To achieve this, he offers two chapters on the symbolic and narrative world of the New Testament writers. These wide ranging chapters attempt to locate the New Testament writers in the overarching story of the Bible. The following chapters survey consensus views on Christology, Discipleship, the Holy Spirit, Eschatology and ethics (two chapters).
Witherington devotes three chapters to ethical teaching for Jewish Christians (everyone except Paul, Mark, Luke and 2 Peter), Pauline ethical teaching and ethical teaching for Gentiles (Mark, Luke and 2 Peter). The first volume explains why Witherington has divided the material as he has, especially his (correct) decision to place Matthew among the Jewish Christian writers as well as placing Mark among the Gentiles.
The result of this lengthy survey is what Witherington calls a “matrix of meanings” (chapter 13). By sticking to the overall narrative of the canon of Scripture, he observes that the thought world of both the Old and New Testaments blend with other (non-canonical) ethical sources to provide an ethical foundation for “going beyond the Bible.” Witherington interacts with I. Howard Marshall’s small book by this title in order to suggest all academic sub-disciplines ought to work together develop ethical teaching from the biblical foundation in order to meet the needs of the world today.
There are a few minor differences with respect to formatting. For example, the table of contents in the new volume is far more detailed. Several chapter titles were change to avoid some confusion.

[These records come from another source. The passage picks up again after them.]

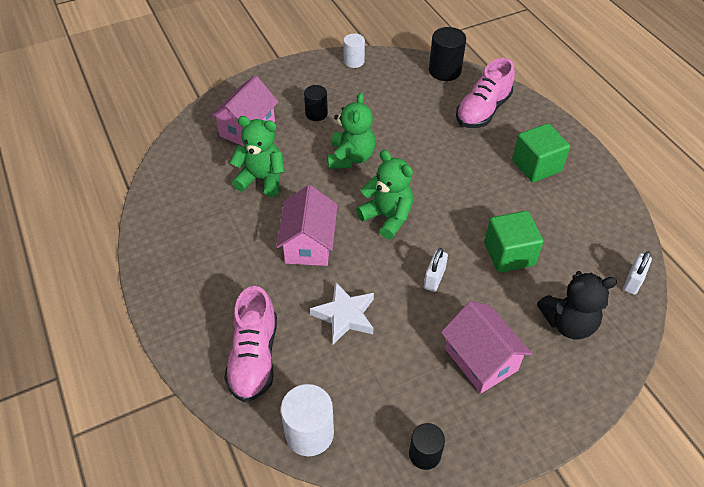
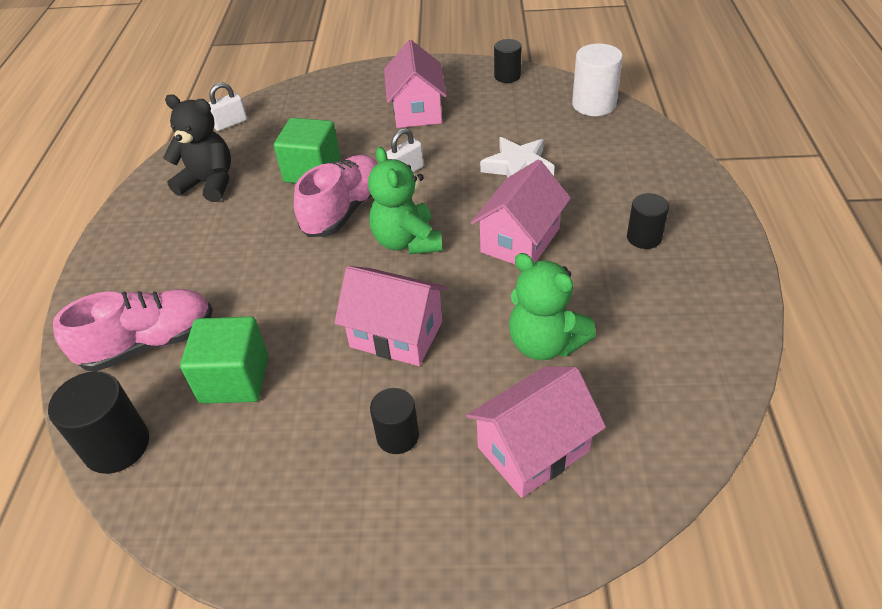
camera: 150 degrees left, 5 degrees down
(219, 275) = (644, 237): none -> black cylinder
(254, 357) = (626, 160): pink shoe -> pink shoe (344, 210)
(350, 157) = (396, 334): green teddy bear -> pink house
(354, 61) = (244, 545): white cylinder -> none
(536, 166) = (179, 244): green cube -> green cube (234, 379)
(568, 323) = (320, 113): black teddy bear -> black teddy bear (209, 183)

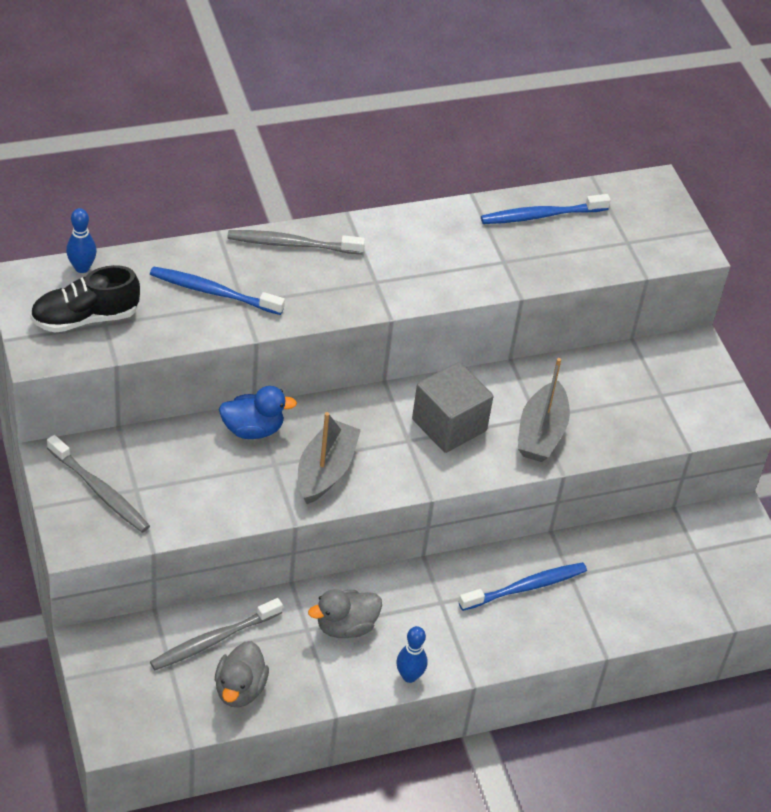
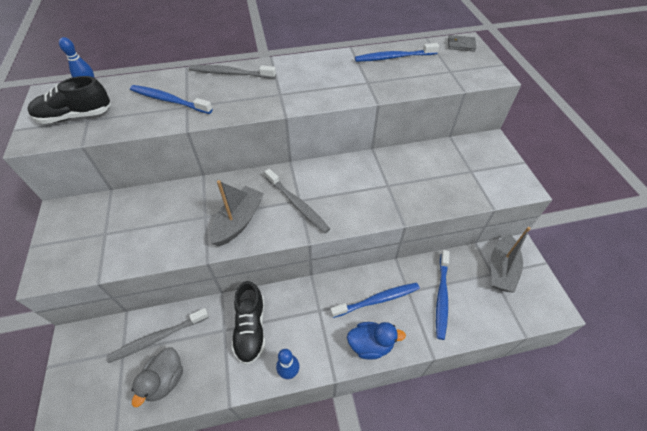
camera: 10 degrees right, 5 degrees up
(100, 491) = (79, 235): grey toothbrush -> grey toothbrush (297, 204)
(253, 429) = (197, 192): blue duck -> blue duck (370, 345)
(345, 626) = (251, 328): grey duck -> black shoe
(449, 425) = (328, 190): grey cube -> none
(541, 433) = (390, 196): grey boat -> grey boat (501, 269)
(619, 582) = (441, 297): none -> blue toothbrush
(646, 192) = (461, 45): none -> grey wallet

Chapter 3 was originally entitled “The Kinsmen and their Redeemer and Peter and his Principles,” the new volume has the more sensible “Jude, James and Peter: Bridging the Ministry of Jesus and the Apostolic Church.” Chapter four was originally “the Famous Anonymous Preacher” but now is “Hebrews: Looking unto Jesus in the Pauline Tradition.” The title of the sixth chapter was changed from the ambiguous “One-Eyed Gospels” to “Matthew Mark and Luke-Acts: Retrospective Portraits of Jesus and His Gospel” and chapter seven was change from “The End of All Things and the Beginning of the Canon” to “Revelation and 2 Peter: Transitioning to a Postapostolic Church.” If there are other adjustments in the body of the text, they are minor and do not effect page numbering between the two volumes.
This new publication makes these massive volumes available in less expensive paperback binding. The reduced cost is of course welcome, but since both volumes are well over 800 pages, I am concerned about the long-term durability of the binding.
NB: Thanks to Intervarsity Press for kindly providing me with a review copy of Volume One of New Testament Theology and Ethics; I previously purchased both volumes of The Indelible Image. This did not influence my thoughts regarding the work.